**The records:**
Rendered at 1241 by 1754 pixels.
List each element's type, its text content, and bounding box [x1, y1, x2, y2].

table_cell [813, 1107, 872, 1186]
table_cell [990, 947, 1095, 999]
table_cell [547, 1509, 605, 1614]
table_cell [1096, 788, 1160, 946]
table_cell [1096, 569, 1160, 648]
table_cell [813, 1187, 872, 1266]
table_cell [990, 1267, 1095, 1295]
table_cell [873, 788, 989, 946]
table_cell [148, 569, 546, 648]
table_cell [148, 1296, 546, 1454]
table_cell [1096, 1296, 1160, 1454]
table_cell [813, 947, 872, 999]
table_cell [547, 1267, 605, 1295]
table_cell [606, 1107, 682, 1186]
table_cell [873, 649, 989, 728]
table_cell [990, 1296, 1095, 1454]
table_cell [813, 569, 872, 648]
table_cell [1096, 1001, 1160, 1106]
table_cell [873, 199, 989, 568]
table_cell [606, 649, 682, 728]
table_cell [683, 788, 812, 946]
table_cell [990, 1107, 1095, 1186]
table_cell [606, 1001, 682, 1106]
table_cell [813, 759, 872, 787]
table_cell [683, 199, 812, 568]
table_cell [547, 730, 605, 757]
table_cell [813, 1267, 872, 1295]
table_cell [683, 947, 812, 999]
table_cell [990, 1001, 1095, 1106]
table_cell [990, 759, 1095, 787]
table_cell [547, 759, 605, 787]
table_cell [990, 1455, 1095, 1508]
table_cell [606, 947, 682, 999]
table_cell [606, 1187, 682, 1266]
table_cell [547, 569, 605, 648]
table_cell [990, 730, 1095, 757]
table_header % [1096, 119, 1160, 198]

**Work request:** Everything from the line with "table_cell [547, 759, 605, 787]" down to the last line of the data above should be returned exactly, with both ends kept and nothing added.

**Task output:**
table_cell [547, 759, 605, 787]
table_cell [990, 1455, 1095, 1508]
table_cell [606, 947, 682, 999]
table_cell [606, 1187, 682, 1266]
table_cell [547, 569, 605, 648]
table_cell [990, 730, 1095, 757]
table_header % [1096, 119, 1160, 198]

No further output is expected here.